Selected passage →
The paper goes on to discuss strategic considerations for building censorship-dodging systems, including the possibility that the firewall could detect encrypted traffic. It also brings up the practical ramifications of dropping every RST segment. As a potential fix, it would be possible to distinguish TCP RSTs coming from the legitimate target as they would have different TTLs. A fix for that would require either a kernel update or specialized software. However, making this behavior default in newer (for 2006) kernel updates would be a reasonable step to take for TCP/IP stack vendors. This paper also clarifies that a fix for this would be simple by updating the RST segment to have the same TTL as the censored packets. This is an interesting demonstration of the arms race that the architects of the firewall and the scrappy developers of anti-censorship workarounds face.

Dataset content →
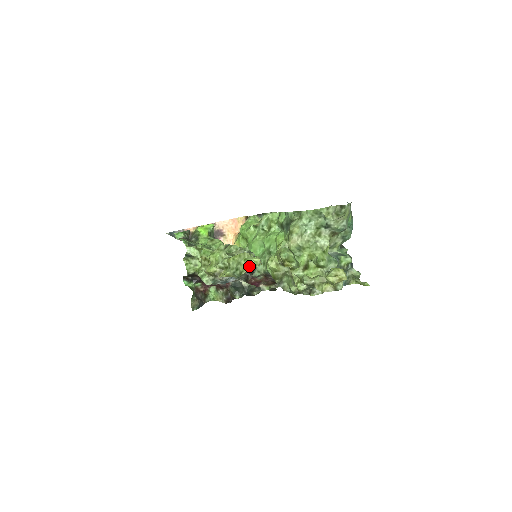
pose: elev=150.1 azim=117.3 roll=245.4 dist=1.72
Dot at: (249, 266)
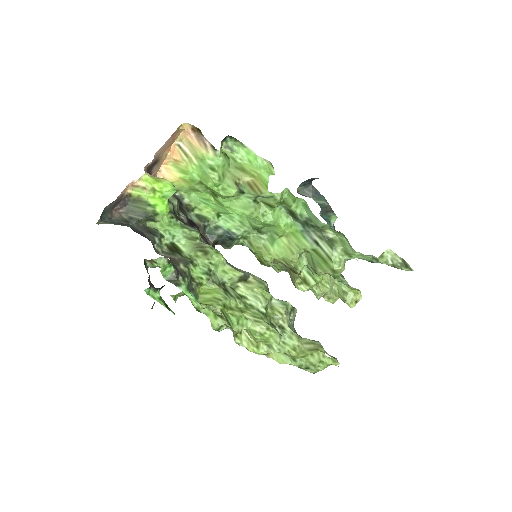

Problem set →
1. From the passage on censorship evasion, return the text from "The paper goes" up to and including "anti-censorship workarounds face.".
2. Name each distinct capitalized abbreviation in the passage on censorship evasion, listing each one once in its singular form.

Solutions to the problems →
1.
The paper goes on to discuss strategic considerations for building censorship-dodging systems, including the possibility that the firewall could detect encrypted traffic. It also brings up the practical ramifications of dropping every RST segment. As a potential fix, it would be possible to distinguish TCP RSTs coming from the legitimate target as they would have different TTLs. A fix for that would require either a kernel update or specialized software. However, making this behavior default in newer (for 2006) kernel updates would be a reasonable step to take for TCP/IP stack vendors. This paper also clarifies that a fix for this would be simple by updating the RST segment to have the same TTL as the censored packets. This is an interesting demonstration of the arms race that the architects of the firewall and the scrappy developers of anti-censorship workarounds face.

2. TCP, RST, TTL, TCP/IP